The United States was voted off the UN Human Rights Comission on May 3rd, 2001. However, very few people have stopped to consider the strategy which the U.S.A, employed in response to the vote.

The U.S. was, at the time, in the process of paying approximately $580 million dollars in back dues. After the vote, the U.S. suspended payment on all owed dues. The U.N., at the time, was suffering from a deficit of $75 million dollars, and continues to struggle.

When the criticism fell as it must, the U.S. was seen as fully to blame. When questioned about the dues, the U.S. pointed out that other nations also owed delinquent dues, but were not being focused on. Most were Third World nations who lacked a stable government or economy.

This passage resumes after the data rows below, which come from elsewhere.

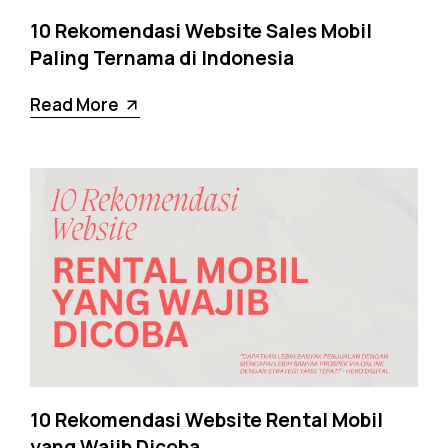
10 Rekomendasi Website Sales Mobil
Paling Ternama di Indonesia
Read More
10 Rekomendasi Website Rental Mobil
yang Wajib Dicoba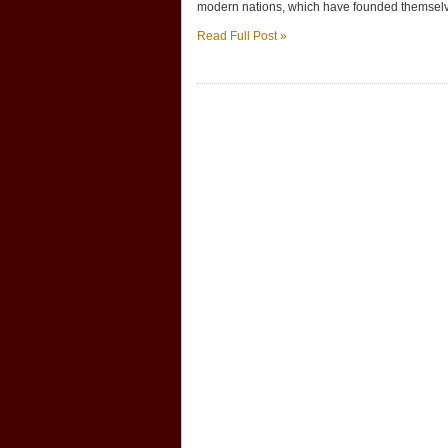
modern nations, which have founded themselve
Read Full Post »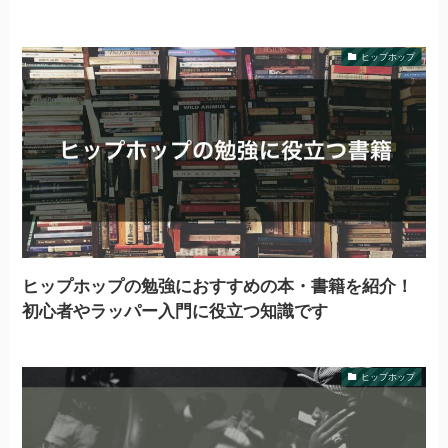
ヒップホップ
ヒップホップの勉強におすすめの本・書籍を紹介！
初心者やラッパー入門に役立つ知識です
ヒップホップ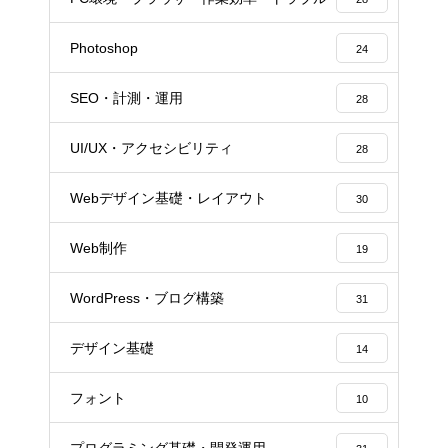
Photoshop
24
SEO・計測・運用
28
UI/UX・アクセシビリティ
28
Webデザイン基礎・レイアウト
30
Web制作
19
WordPress・ブログ構築
31
デザイン基礎
14
フォント
10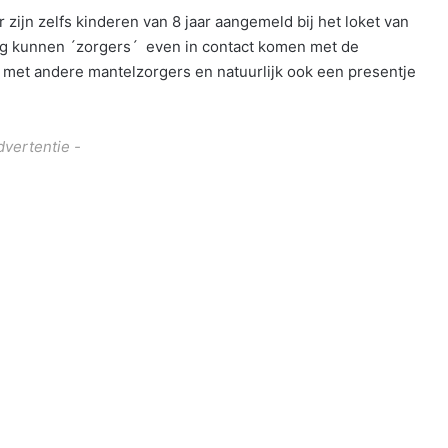
Er zijn zelfs kinderen van 8 jaar aangemeld bij het loket van
rg kunnen ´zorgers´ even in contact komen met de
 met andere mantelzorgers en natuurlijk ook een presentje
dvertentie -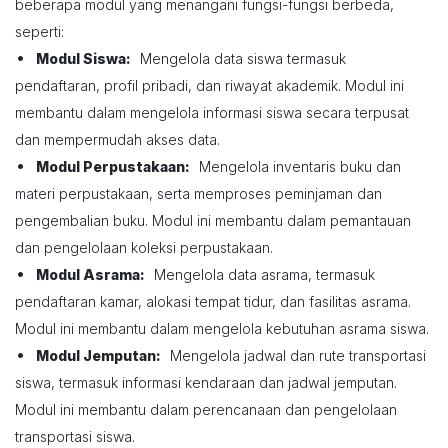
beberapa modul yang menangani fungsi-fungsi berbeda,
seperti:
•
Modul Siswa:
Mengelola data siswa termasuk
pendaftaran, profil pribadi, dan riwayat akademik. Modul ini
membantu dalam mengelola informasi siswa secara terpusat
dan mempermudah akses data.
•
Modul Perpustakaan:
Mengelola inventaris buku dan
materi perpustakaan, serta memproses peminjaman dan
pengembalian buku. Modul ini membantu dalam pemantauan
dan pengelolaan koleksi perpustakaan.
•
Modul Asrama:
Mengelola data asrama, termasuk
pendaftaran kamar, alokasi tempat tidur, dan fasilitas asrama.
Modul ini membantu dalam mengelola kebutuhan asrama siswa.
•
Modul Jemputan:
Mengelola jadwal dan rute transportasi
siswa, termasuk informasi kendaraan dan jadwal jemputan.
Modul ini membantu dalam perencanaan dan pengelolaan
transportasi siswa.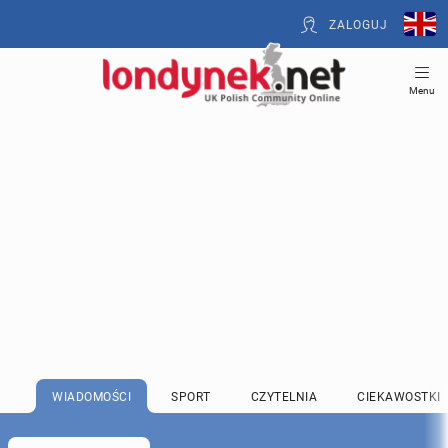
ZALOGUJ
Menu
WIADOMOŚCI
SPORT
CZYTELNIA
CIEKAWOSTKI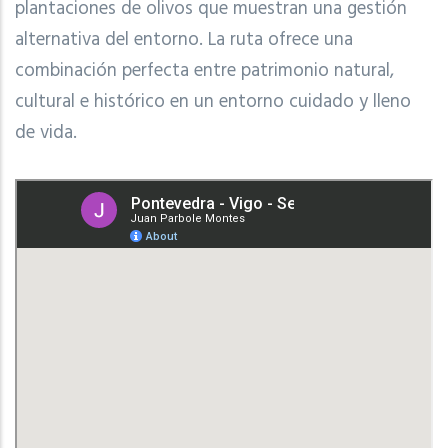
plantaciones de olivos que muestran una gestión
alternativa del entorno. La ruta ofrece una
combinación perfecta entre patrimonio natural,
cultural e histórico en un entorno cuidado y lleno
de vida.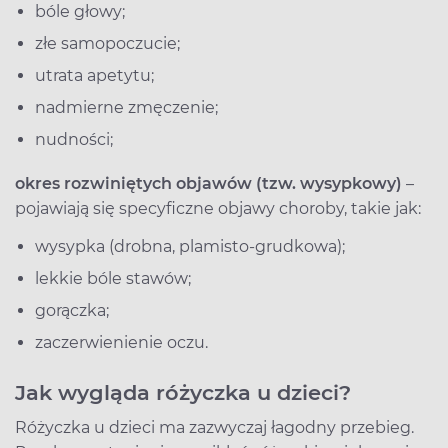
bóle głowy;
złe samopoczucie;
utrata apetytu;
nadmierne zmęczenie;
nudności;
okres rozwiniętych objawów (tzw. wysypkowy)
–
pojawiają się specyficzne objawy choroby, takie jak:
wysypka (drobna, plamisto-grudkowa);
lekkie bóle stawów;
gorączka;
zaczerwienienie oczu.
Jak wygląda różyczka u dzieci?
Różyczka u dzieci ma zazwyczaj łagodny przebieg.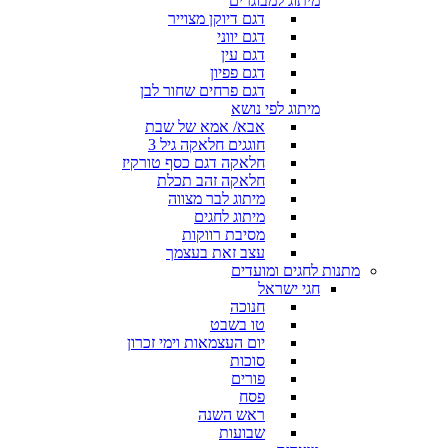
מיתוג למבוגרים
דגם דיוקן מצוייר
דגם יווני
דגם עין
דגם פפיון
דגם פרחים שחור לבן
מיתוג לפי נושא
אבא/ אמא של שבת
חוגגים חלאקה גיל 3
חלאקה דגם כסף טורקיז
חלאקה זהב תכלת
מיתוג לבר מצווה
מיתוג לחגים
מסיבת רווקות
עצב זאת בעצמך
מתנות לחגים ומועדים
חגי ישראל
חנוכה
טו בשבט
יום העצמאות וימי זכרון
סוכות
פורים
פסח
ראש השנה
שבועות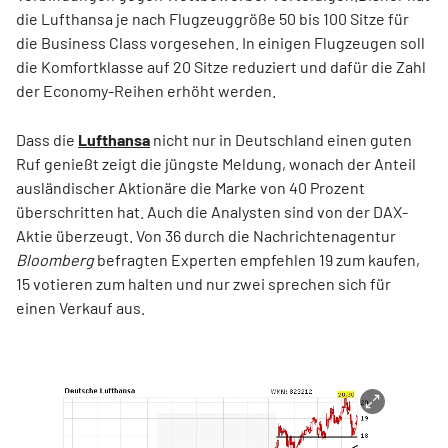
die Lufthansa je nach Flugzeuggröße 50 bis 100 Sitze für
die Business Class vorgesehen. In einigen Flugzeugen soll
die Komfortklasse auf 20 Sitze reduziert und dafür die Zahl
der Economy-Reihen erhöht werden.
Dass die
Lufthansa
nicht nur in Deutschland einen guten
Ruf genießt zeigt die jüngste Meldung, wonach der Anteil
ausländischer Aktionäre die Marke von 40 Prozent
überschritten hat. Auch die Analysten sind von der DAX-
Aktie überzeugt. Von 36 durch die Nachrichtenagentur
Bloomberg
befragten Experten empfehlen 19 zum kaufen,
15 votieren zum halten und nur zwei sprechen sich für
einen Verkauf aus.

A comparable situation would be a U.S. citizen refusing to pay taxes when he disagreed with a congressional decision. Thoreau aside, the acceptable democratic method of dealing with an unpopular decision is to use one's voting power to oppose it.

The U.S. seems determined to coerce the U.N. into following its political whims; its Security Council veto gives it control over nearly all international decisions; now it can oppose world decisions by witholding funds.

A similar tactic is the U.S.'s vetoing of international peacekeeping missions in response to the Rome Statute, which formed the International Criminal Court. In this case, they are not only holding back democracy but allowing the deaths of civilians across the world.